Why a classical Perceptron (i.e., a single layer of linear threshold units) is not preferable to use? (2 marks)
A classical Perceptron (single layer of linear threshold units) is not preferable because it:
1.
Handles Only Linearly Separable Data: Can only solve problems where data is linearly separable, limiting its use in complex, real-world tasks.
2.
Lacks Capacity for Deep Learning: Lacks hidden layers for hierarchical feature learning, unlike modern neural networks capable of more sophisticated tasks.
As a result, it’s not suitable for most real-world machine learning problems.
Why the softmax function is suitable for multiple classification but not regression? Also write some sample code to illustrative the difference between implementing an ANN classifier and regressor in Keras. (6 marks)
Import necessary libraries
The softmax function is suitable for multiple classification but not regression because:
• Output Distribution: Softmax transforms the output into a probability distribution, ensuring that the sum of outputs is 1. This is suitable for classifying data into multiple classes, where each class represents a mutually exclusive category.
• Categorical Output: In classification, we want to determine the class or category to which an input belongs.

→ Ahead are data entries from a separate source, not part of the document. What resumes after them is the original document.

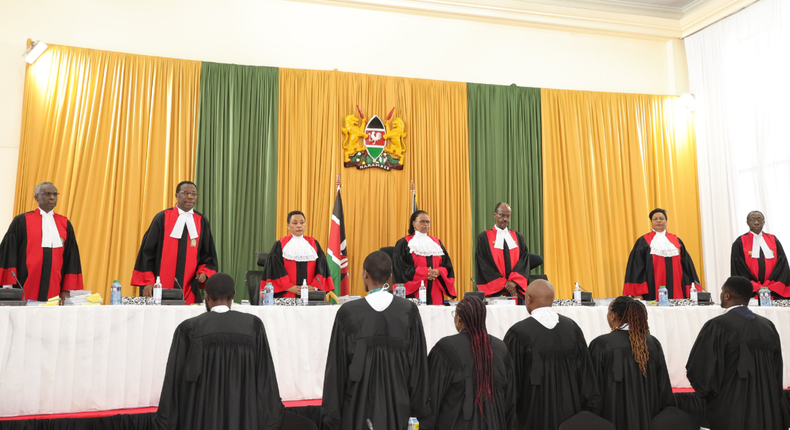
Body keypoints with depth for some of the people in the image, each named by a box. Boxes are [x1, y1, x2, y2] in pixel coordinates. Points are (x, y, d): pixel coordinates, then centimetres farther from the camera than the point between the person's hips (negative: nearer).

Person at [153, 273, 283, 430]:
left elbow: (174, 380, -4)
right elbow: (266, 376, -2)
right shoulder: (253, 325, -4)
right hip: (243, 417, 1)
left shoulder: (189, 329, -7)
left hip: (200, 417, 0)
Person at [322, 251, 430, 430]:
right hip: (396, 406, 2)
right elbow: (418, 361, -1)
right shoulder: (409, 311, -6)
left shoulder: (348, 313, -12)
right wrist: (419, 407, 9)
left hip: (358, 406, -2)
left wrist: (331, 412, 1)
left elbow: (336, 365, -8)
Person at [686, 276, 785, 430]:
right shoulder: (768, 326, 3)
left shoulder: (717, 326, -17)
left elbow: (699, 371, -16)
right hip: (767, 411, 6)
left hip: (730, 414, -5)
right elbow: (777, 372, 11)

Softmax assigns a probability to each class, and the class with the highest probability is the predicted class.
import numpy as np
from sklearn.model_selection import train_test_split
from sklearn.preprocessing import MinMaxScaler
from keras.models import Sequential
from keras.layers import Dense
X_classification = np.random.rand(100, 5) # Example input features
y_classification = np.random.randint(0, 3, size=(100,)) # Example classification labels
X_train_cls, X_test_cls, y_train_cls, y_test_cls = train_test_split(X_classification, y_classification, test_size=0.2, random_state=42)

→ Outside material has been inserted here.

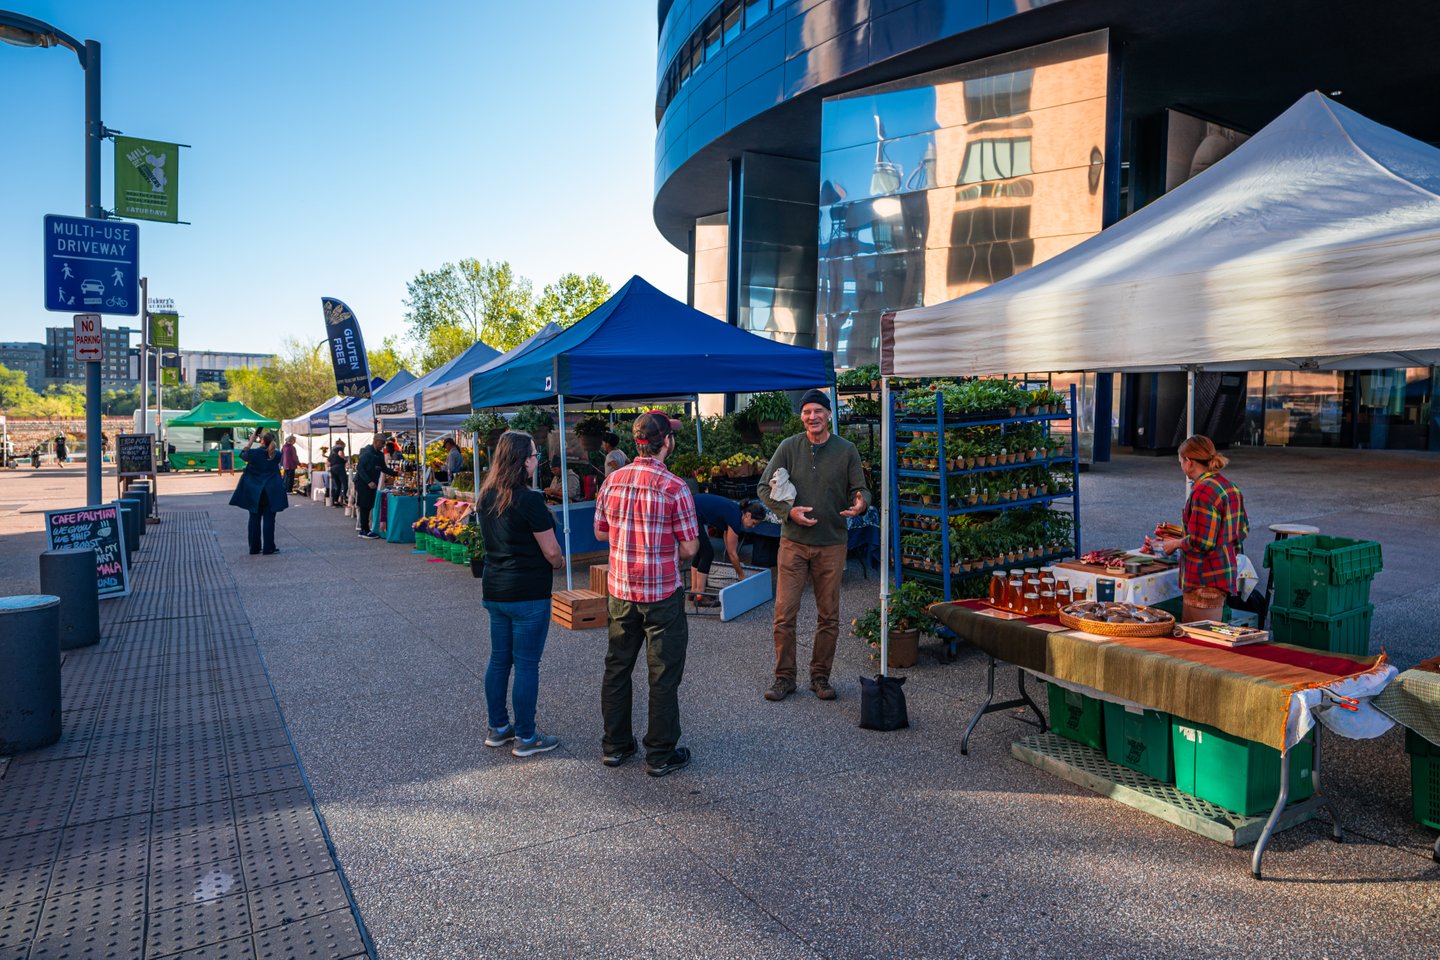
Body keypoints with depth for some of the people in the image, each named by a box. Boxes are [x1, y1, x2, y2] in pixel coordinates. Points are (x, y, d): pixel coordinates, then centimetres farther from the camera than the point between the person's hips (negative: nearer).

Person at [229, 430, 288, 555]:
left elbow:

y_train_cls_one_hot = np.eye(3)[y_train_cls] # Assuming 3 classes
y_test_cls_one_hot = np.eye(3)[y_test_cls]
model_cls = Sequential()
model_cls.add(Dense(10, input_dim=5, activation=’relu’))
model_cls.add(Dense(3, activation=’softmax’)) # Output layer with softmax for classification
model_cls.compile(loss=’categorical_crossentropy’, optimizer=’adam’, metrics=[‘accuracy’])
model_cls.fit(X_train_cls, y_train_cls_one_hot, epochs=10, batch_size=16, validation_data=(X_test_cls, y_test_cls_one_hot))
X_regression = np.random.rand(100, 5) # Example input features
y_regression = np.random.rand(100, 1) # Example regression targets
X_train_reg, X_test_reg, y_train_reg, y_test_reg = train_test_split(X_regression, y_regression, test_size=0.2, random_state=42)
model_reg = Sequential()
model_reg.add(Dense(10, input_dim=5, activation=’relu’))
model_reg.add(Dense(1, activation=’linear’)) # Output layer with linear activation for regression
model_reg.compile(loss=’mean_squared_error’, optimizer=’adam’, metrics=[‘mse’])
model_reg.fit(X_train_reg, y_train_reg, epochs=10, batch_size=16, validation_data=(X_test_reg, y_test_reg))
In this example, we create two separate models for classification and regression using Keras. The key differences lie in the output layers: softmax activation for classification and linear activation for regression. Additionally, the loss functions used are different: ‘categorical_crossentropy’ for classification and ‘mean_squared_error’ for regression.
Summarise the difference between pro-processing and data mining. (4 marks)
Pre-processing:
Cleans and organizes raw data for analysis.
Involves tasks like normalization and handling missing values.
Data Mining:
Discovers patterns and insights in large datasets.
Uses techniques like clustering and classification.